WHAT TO WORK ON
Return every line of the items below that contains the word "list".

RECORDS SHOWN
++++++++

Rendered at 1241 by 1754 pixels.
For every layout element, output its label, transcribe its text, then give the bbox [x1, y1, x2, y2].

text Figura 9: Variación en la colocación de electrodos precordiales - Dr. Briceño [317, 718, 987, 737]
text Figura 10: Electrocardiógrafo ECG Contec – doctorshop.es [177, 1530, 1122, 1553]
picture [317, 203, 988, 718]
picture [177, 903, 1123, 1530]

++++++++

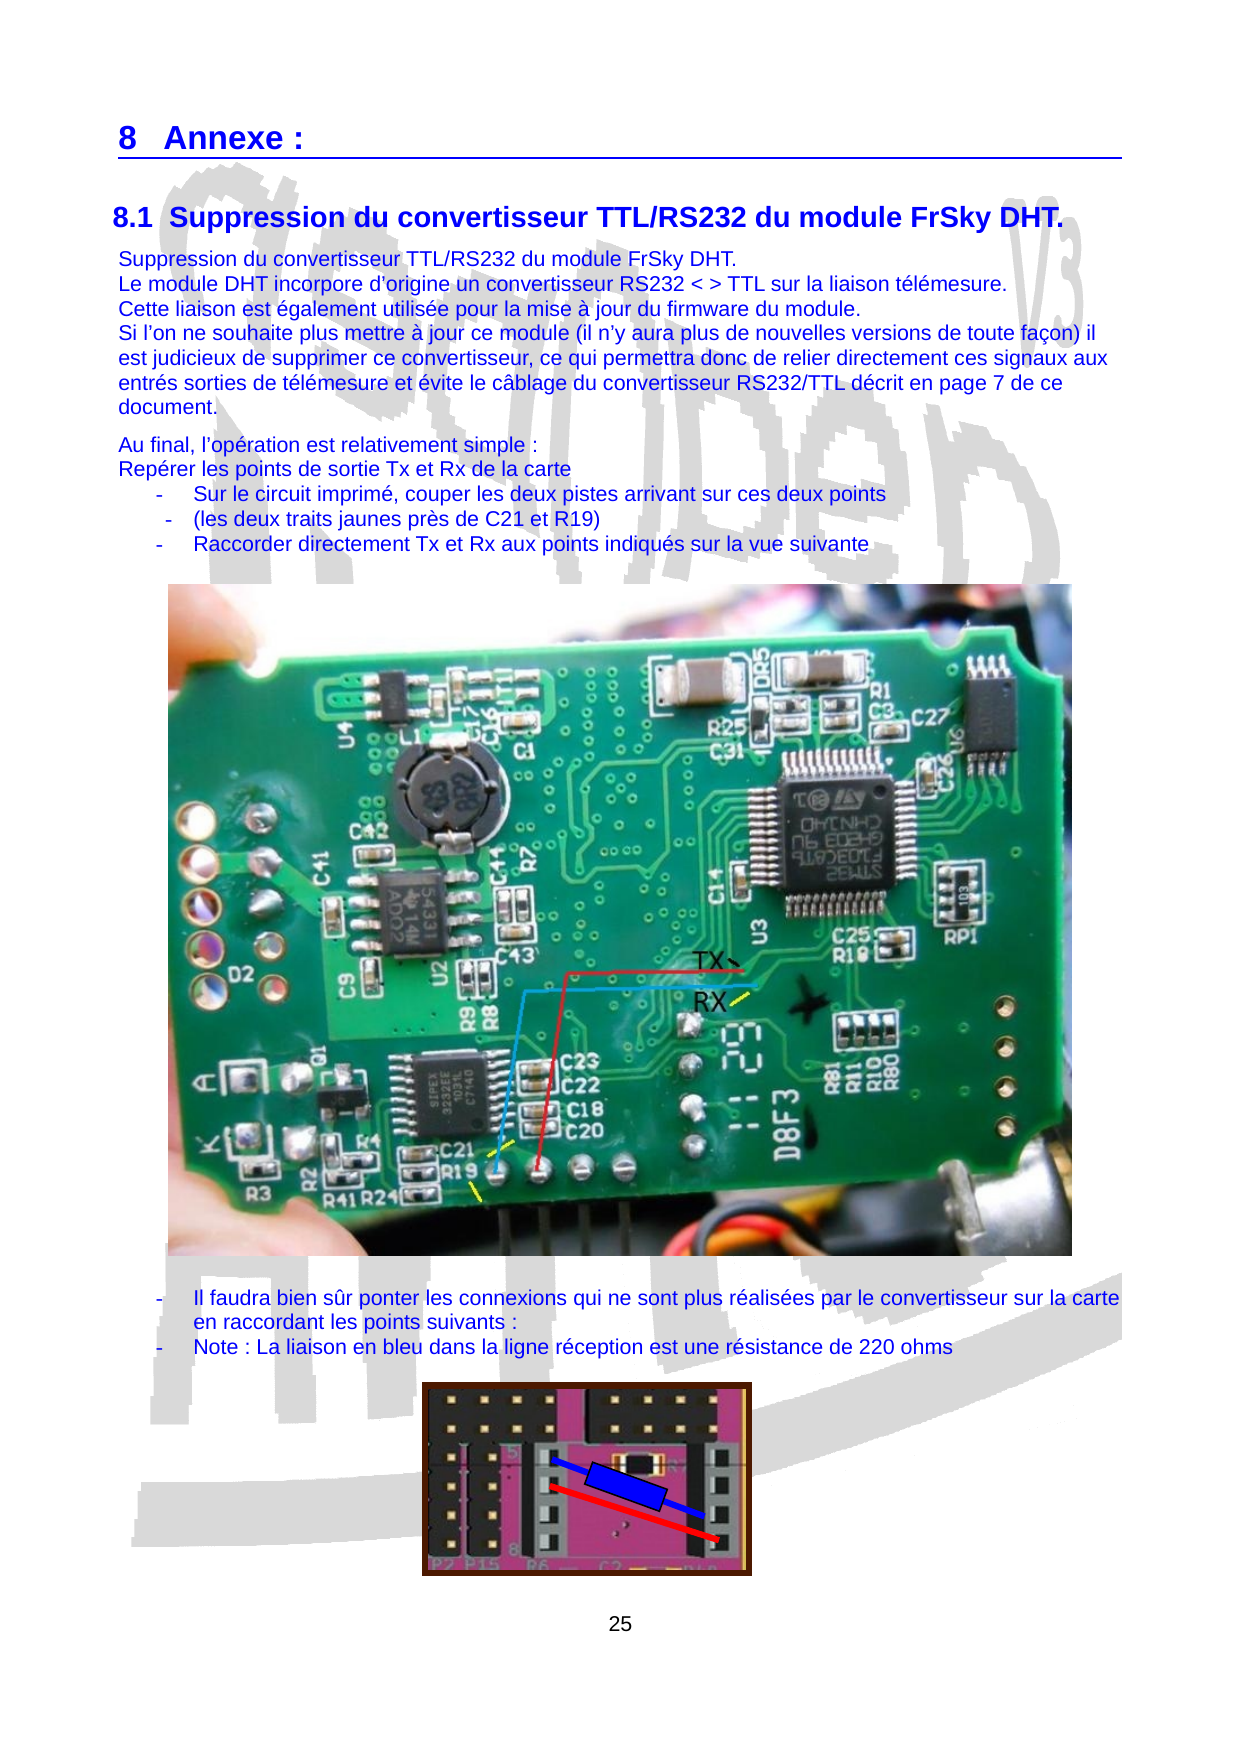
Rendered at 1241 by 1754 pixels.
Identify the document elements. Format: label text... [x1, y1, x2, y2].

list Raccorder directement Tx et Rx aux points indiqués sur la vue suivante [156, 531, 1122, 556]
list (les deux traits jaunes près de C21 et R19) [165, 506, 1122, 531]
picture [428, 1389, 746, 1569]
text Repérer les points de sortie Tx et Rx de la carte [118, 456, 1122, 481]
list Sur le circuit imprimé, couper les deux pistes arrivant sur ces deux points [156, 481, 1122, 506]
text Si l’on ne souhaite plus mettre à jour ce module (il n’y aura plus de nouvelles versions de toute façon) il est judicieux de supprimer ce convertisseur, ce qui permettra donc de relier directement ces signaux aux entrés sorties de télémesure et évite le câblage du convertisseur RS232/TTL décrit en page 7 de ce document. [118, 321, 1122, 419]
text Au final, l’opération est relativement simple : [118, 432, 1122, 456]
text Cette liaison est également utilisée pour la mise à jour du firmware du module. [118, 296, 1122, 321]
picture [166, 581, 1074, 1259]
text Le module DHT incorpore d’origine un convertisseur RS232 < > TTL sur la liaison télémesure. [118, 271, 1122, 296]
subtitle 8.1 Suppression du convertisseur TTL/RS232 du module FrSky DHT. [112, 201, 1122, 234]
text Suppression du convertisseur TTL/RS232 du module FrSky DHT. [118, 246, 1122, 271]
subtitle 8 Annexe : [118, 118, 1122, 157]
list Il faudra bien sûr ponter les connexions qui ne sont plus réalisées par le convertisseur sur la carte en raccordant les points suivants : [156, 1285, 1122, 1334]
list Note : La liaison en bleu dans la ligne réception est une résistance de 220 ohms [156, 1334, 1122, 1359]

++++++++

ANSWER TO THIS EXERCISE
list Raccorder directement Tx et Rx aux points indiqués sur la vue suivante [156, 531, 1122, 556]
list (les deux traits jaunes près de C21 et R19) [165, 506, 1122, 531]
list Sur le circuit imprimé, couper les deux pistes arrivant sur ces deux points [156, 481, 1122, 506]
list Il faudra bien sûr ponter les connexions qui ne sont plus réalisées par le convertisseur sur la carte en raccordant les points suivants : [156, 1285, 1122, 1334]
list Note : La liaison en bleu dans la ligne réception est une résistance de 220 ohms [156, 1334, 1122, 1359]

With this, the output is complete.